Information shown

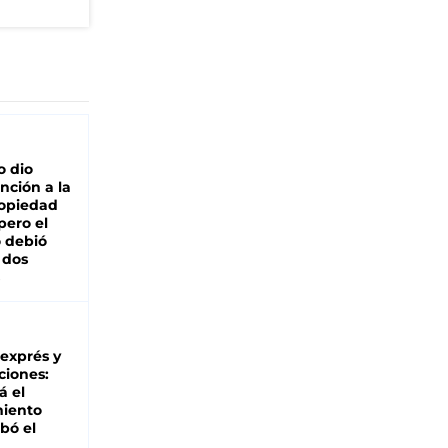
o dio
nción a la
ropiedad
pero el
 debió
 dos
 exprés y
ciones:
á el
miento
bó el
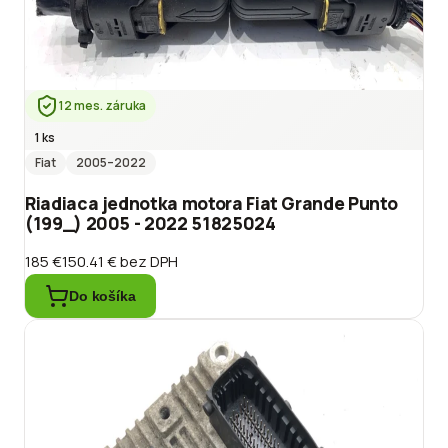
12 mes. záruka
1 ks
Fiat
2005
–2022
Riadiaca jednotka motora Fiat Grande Punto
(199_) 2005 - 2022 51825024
185 €
150.41 €
bez DPH
Do košíka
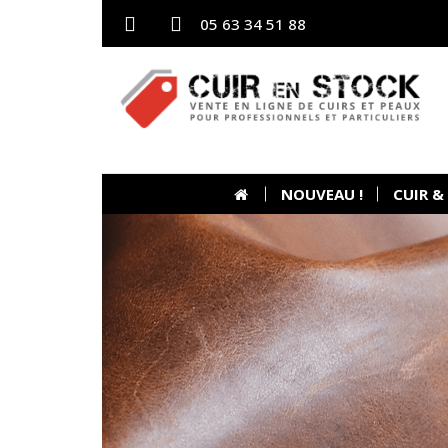
05 63 34 51 88
NOUVEAU !
CUIR &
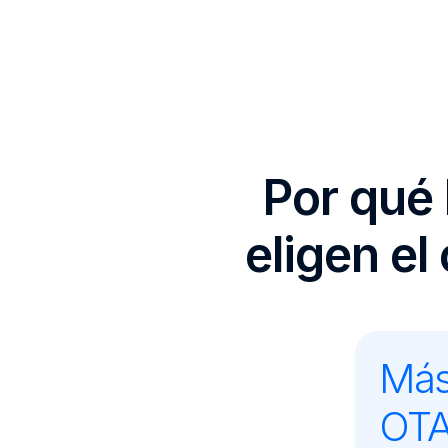
Por qué 
eligen e
Más
OTA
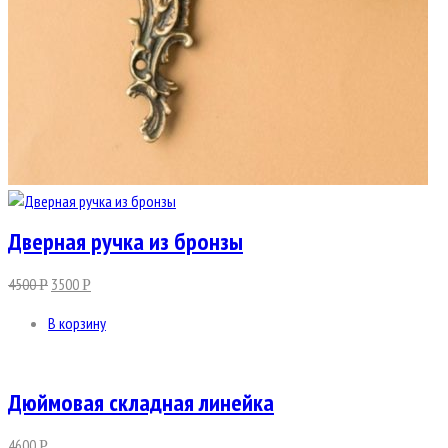
Дверная ручка из бронзы
4500
3500
Р
Р
В корзину
Дюймовая складная линейка
4600
Р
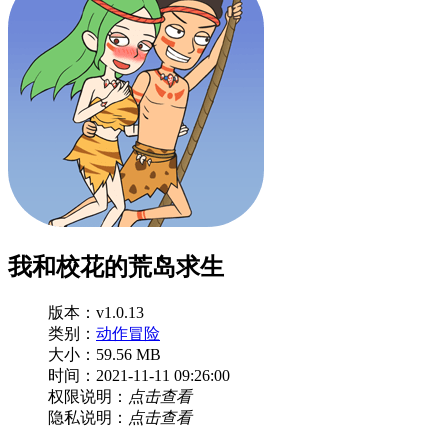
我和校花的荒岛求生
版本：v1.0.13
类别：
动作冒险
大小：59.56 MB
时间：2021-11-11 09:26:00
权限说明：
点击查看
隐私说明：
点击查看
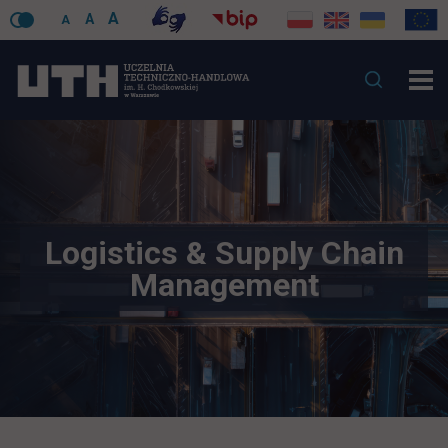
A
A
A
Logistics & Supply Chain
Management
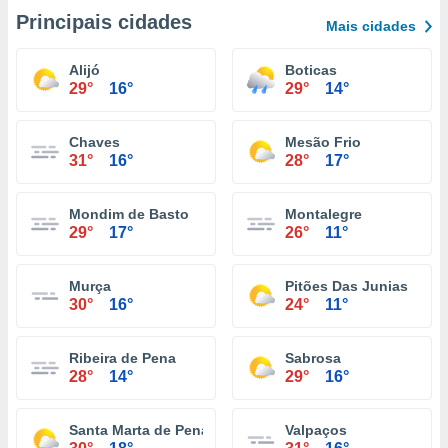
Principais cidades
Mais cidades
Alijó
Boticas
29°
16°
29°
14°
Chaves
Mesão Frio
31°
16°
28°
17°
Mondim de Basto
Montalegre
29°
17°
26°
11°
Murça
Pitões Das Junias
30°
16°
24°
11°
Ribeira de Pena
Sabrosa
28°
14°
29°
16°
Santa Marta de Penaguião
Valpaços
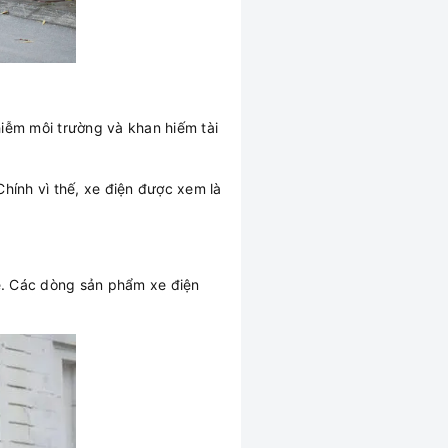
iễm môi trường và khan hiếm tài
hính vì thế, xe điện được xem là
e. Các dòng sản phẩm xe điện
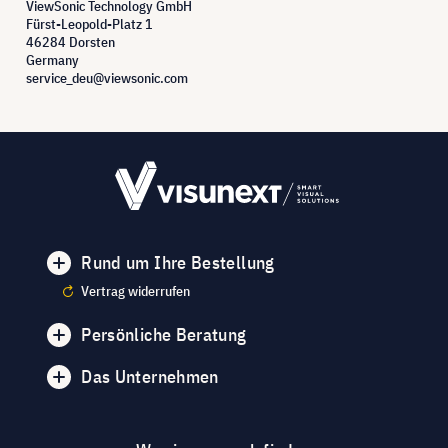
ViewSonic Technology GmbH
Fürst-Leopold-Platz 1
46284 Dorsten
Germany
service_deu@viewsonic.com
Rund um Ihre Bestellung
Vertrag widerrufen
Persönliche Beratung
Das Unternehmen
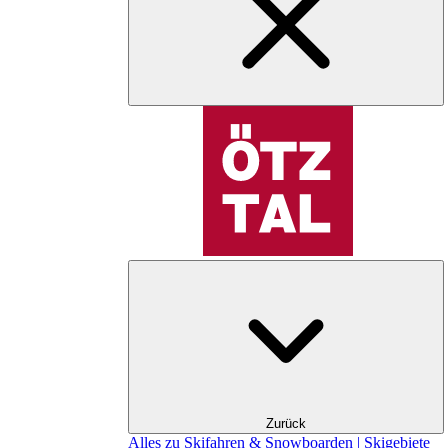
Zurück
Alles zu Skifahren & Snowboarden | Skigebiete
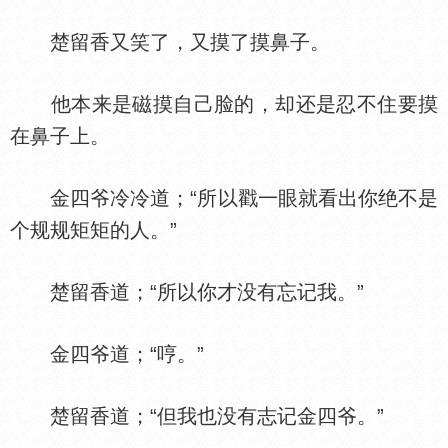
楚留香又笑了，又摸了摸鼻子。
他本来是磁摸自己脸的，却还是忍不住要摸
在鼻子上。
金四爷冷冷道；“所以戳一眼就看出你绝不是
个规规矩矩的人。”
楚留香道；“所以你才没有忘记我。”
金四爷道；“哼。”
楚留香道；“但我也没有志记金四爷。”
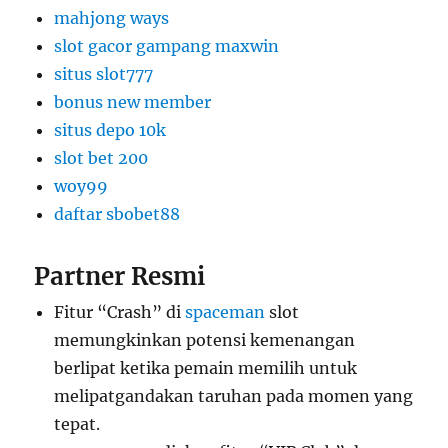
mahjong ways
slot gacor gampang maxwin
situs slot777
bonus new member
situs depo 10k
slot bet 200
woy99
daftar sbobet88
Partner Resmi
Fitur “Crash” di
spaceman
slot
memungkinkan potensi kemenangan
berlipat ketika pemain memilih untuk
melipatgandakan taruhan pada momen yang
tepat.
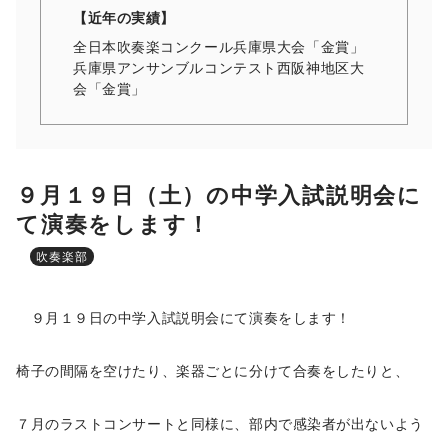
【近年の実績】
全日本吹奏楽コンクール兵庫県大会「金賞」
兵庫県アンサンブルコンテスト西阪神地区大
会「金賞」
９月１９日（土）の中学入試説明会に
て演奏をします！
吹奏楽部
９月１９日の中学入試説明会にて演奏をします！
椅子の間隔を空けたり、楽器ごとに分けて合奏をしたりと、
７月のラストコンサートと同様に、部内で感染者が出ないよう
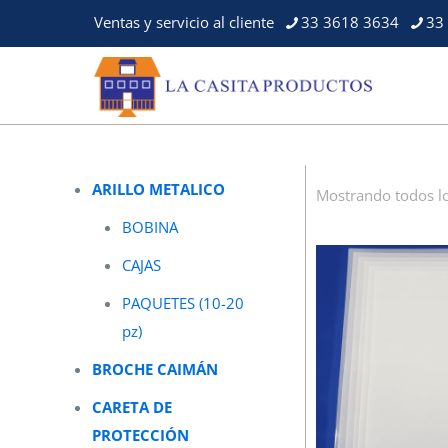
Ventas y servicio al cliente
33 3618 3634
33
ARILLO METALICO
Mostrando todos lo
BOBINA
CAJAS
PAQUETES (10-20
pz)
BROCHE CAIMÁN
CARETA DE
PROTECCIÓN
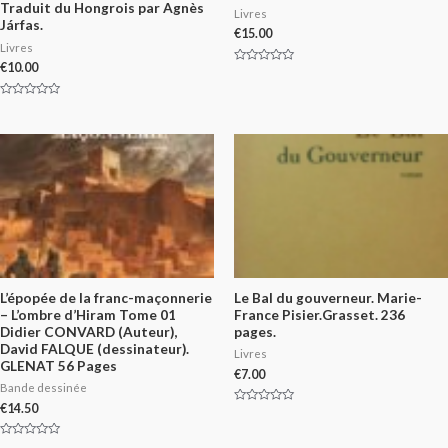
Traduit du Hongrois par Agnès
Livres
Járfas.
€
15.00
Livres
€
10.00
Rated
0
out
of
Rated
5
0
out
of
5
L’épopée de la franc-maçonnerie
Le Bal du gouverneur. Marie-
– L’ombre d’Hiram Tome 01
France Pisier.Grasset. 236
Didier CONVARD (Auteur),
pages.
David FALQUE (dessinateur).
Livres
GLENAT 56 Pages
€
7.00
Bande dessinée
€
14.50
Rated
0
out
of
Rated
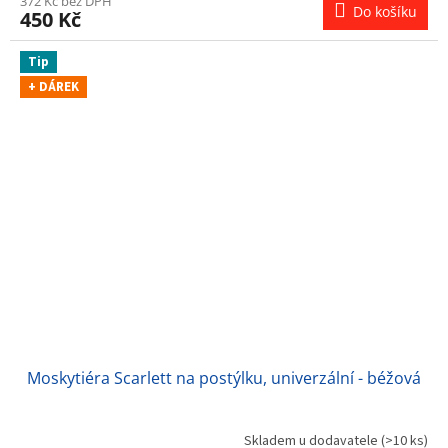
372 Kč bez DPH
Do košíku
450 Kč
Tip
+ DÁREK
Moskytiéra Scarlett na postýlku, univerzální - béžová
Skladem u dodavatele
(>10 ks)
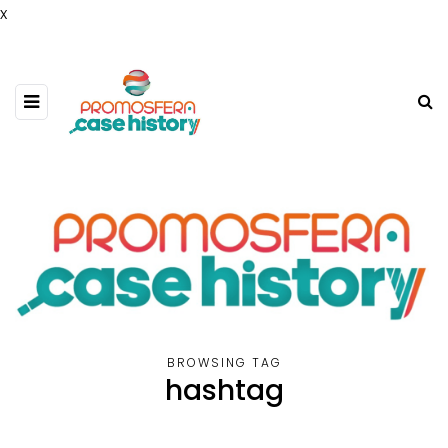
x
BROWSING TAG
hashtag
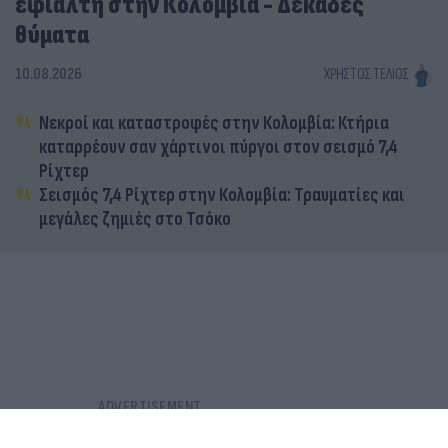
εφιάλτη στην Κολομβία - Δεκάδες
θύματα
10.08.2026
ΧΡΉΣΤΟΣ ΤΈΛΙΟΣ
Νεκροί και καταστροφές στην Κολομβία: Κτήρια
καταρρέουν σαν χάρτινοι πύργοι στον σεισμό 7,4
Ρίχτερ
Σεισμός 7,4 Ρίχτερ στην Κολομβία: Τραυματίες και
μεγάλες ζημιές στο Τσόκο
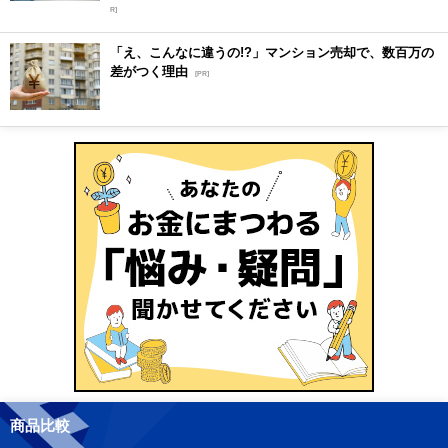
R]
「え、こんなに違うの!?」マンション売却で、数百万の
差がつく理由
[PR]
商品比較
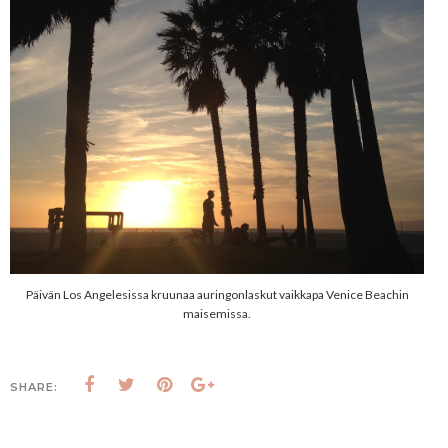
Päivän Los Angelesissa kruunaa auringonlaskut vaikkapa Venice Beachin
maisemissa.
SHARE:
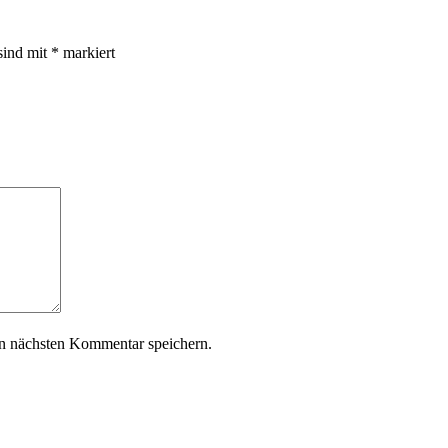
sind mit
*
markiert
n nächsten Kommentar speichern.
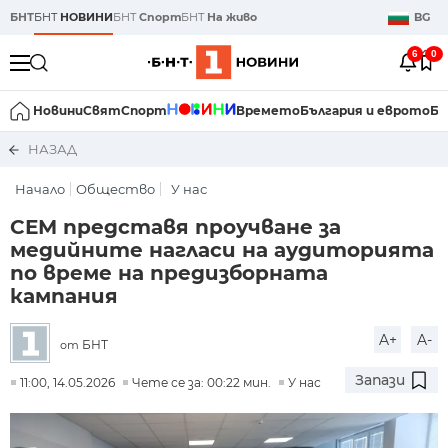
БНТ
БНТ
НОВИНИ
БНТ
Спорт
БНТ
На живо
BG
6
0
Новини
Свят
Спорт
Времето
България и еврото
Би
НАЗАД
Начало
Общество
У нас
СЕМ представя проучване за
медийните нагласи на аудиторията
по време на предизборната
кампания
A+
A-
БНТ
от
Запази
11:00, 14.05.2026
Чете се за: 00:22 мин.
У нас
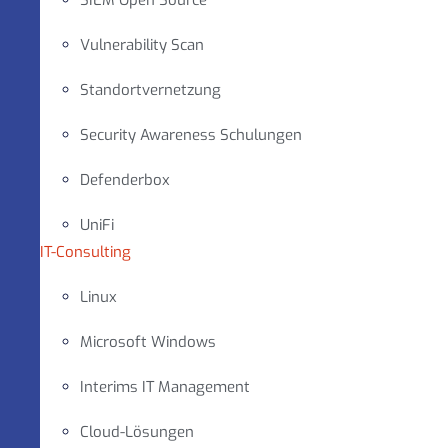
SIEM Open Source
Vulnerability Scan
Standortvernetzung
Security Awareness Schulungen
Defenderbox
UniFi
IT-Consulting
Linux
Microsoft Windows
Interims IT Management
Cloud-Lösungen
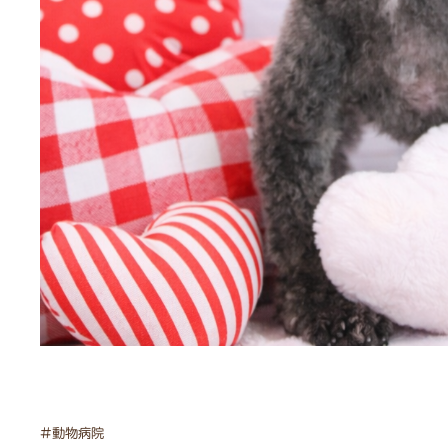
#動物病院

Problem to work on
Since the copy should hold text only, set down each record exactly and leave the pictures out.

Task answer
o dio
nción a la
ropiedad
pero el
 debió
 dos
 exprés y
ciones:
á el
miento
bó el
12 mes. záruka
1 ks
Fiat
2005
–2022
Riadiaca jednotka motora Fiat Grande Punto
(199_) 2005 - 2022 51825024
185 €
150.41 €
bez DPH
Do košíka
05 63 34 51 88
NOUVEAU !
CUIR &
Por qué 
eligen e
Más
OTA
Дверная ручка из бронзы
4500
3500
Р
Р
В корзину
Дюймовая складная линейка
4600
Р
我和校花的荒岛求生
版本：v1.0.13
类别：
动作冒险
大小：59.56 MB
时间：2021-11-11 09:26:00
权限说明：
点击查看
隐私说明：
点击查看
A
A
A
Logistics & Supply Chain
Management
Principais cidades
Mais cidades
Alijó
Boticas
29°
16°
29°
14°
Chaves
Mesão Frio
31°
16°
28°
17°
Mondim de Basto
Montalegre
29°
17°
26°
11°
Murça
Pitões Das Junias
30°
16°
24°
11°
Ribeira de Pena
Sabrosa
28°
14°
29°
16°
Santa Marta de Penaguião
Valpaços
iễm môi trường và khan hiếm tài
hính vì thế, xe điện được xem là
e. Các dòng sản phẩm xe điện
ViewSonic Technology GmbH
Fürst-Leopold-Platz 1
46284 Dorsten
Germany
service_deu@viewsonic.com
Rund um Ihre Bestellung
Vertrag widerrufen
Persönliche Beratung
Das Unternehmen
Zurück
Alles zu Skifahren & Snowboarden | Skigebiete
楚留香又笑了，又摸了摸鼻子。
他本来是磁摸自己脸的，却还是忍不住要摸
在鼻子上。
金四爷冷冷道；“所以戳一眼就看出你绝不是
个规规矩矩的人。”
楚留香道；“所以你才没有忘记我。”
金四爷道；“哼。”
楚留香道；“但我也没有志记金四爷。”
mahjong ways
slot gacor gampang maxwin
situs slot777
bonus new member
situs depo 10k
slot bet 200
woy99
daftar sbobet88
Partner Resmi
Fitur “Crash” di
spaceman
slot
memungkinkan potensi kemenangan
berlipat ketika pemain memilih untuk
melipatgandakan taruhan pada momen yang
tepat.
【近年の実績】
全日本吹奏楽コンクール兵庫県大会「金賞」
兵庫県アンサンブルコンテスト西阪神地区大
会「金賞」
９月１９日（土）の中学入試説明会に
て演奏をします！
吹奏楽部
９月１９日の中学入試説明会にて演奏をします！
椅子の間隔を空けたり、楽器ごとに分けて合奏をしたりと、
７月のラストコンサートと同様に、部内で感染者が出ないよう
Ventas y servicio al cliente
33 3618 3634
33
ARILLO METALICO
Mostrando todos lo
BOBINA
CAJAS
PAQUETES (10-20
pz)
BROCHE CAIMÁN
CARETA DE
PROTECCIÓN
Traduit du Hongrois par Agnès
Livres
Járfas.
€
15.00
Livres
€
10.00
Rated
0
out
of
Rated
5
0
out
of
5
L’épopée de la franc-maçonnerie
Le Bal du gouverneur. Marie-
– L’ombre d’Hiram Tome 01
France Pisier.Grasset. 236
Didier CONVARD (Auteur),
pages.
David FALQUE (dessinateur).
Livres
GLENAT 56 Pages
€
7.00
Bande dessinée
€
14.50
Rated
0
out
of
Rated
372 Kč bez DPH
Do košíku
450 Kč
Tip
+ DÁREK
Moskytiéra Scarlett na postýlku, univerzální - béžová
Skladem u dodavatele
(>10 ks)
x
BROWSING TAG
hashtag
εφιάλτη στην Κολομβία - Δεκάδες
θύματα
10.08.2026
ΧΡΉΣΤΟΣ ΤΈΛΙΟΣ
Νεκροί και καταστροφές στην Κολομβία: Κτήρια
καταρρέουν σαν χάρτινοι πύργοι στον σεισμό 7,4
Ρίχτερ
Σεισμός 7,4 Ρίχτερ στην Κολομβία: Τραυματίες και
μεγάλες ζημιές στο Τσόκο
R]
「え、こんなに違うの!?」マンション売却で、数百万の
差がつく理由
[PR]
商品比較
Päivän Los Angelesissa kruunaa auringonlaskut vaikkapa Venice Beachin
maisemissa.
SHARE:
sind mit
*
markiert
n nächsten Kommentar speichern.
БНТ
БНТ
НОВИНИ
БНТ
Спорт
БНТ
На живо
BG
6
0
Новини
Свят
Спорт
Времето
България и еврото
Би
НАЗАД
Начало
Общество
У нас
СЕМ представя проучване за
медийните нагласи на аудиторията
по време на предизборната
кампания
A+
A-
БНТ
от
Запази
11:00, 14.05.2026
Чете се за: 00:22 мин.
У нас
SIEM Open Source
Vulnerability Scan
Standortvernetzung
Security Awareness Schulungen
Defenderbox
UniFi
IT-Consulting
Linux
Microsoft Windows
Interims IT Management
Cloud-Lösungen
#動物病院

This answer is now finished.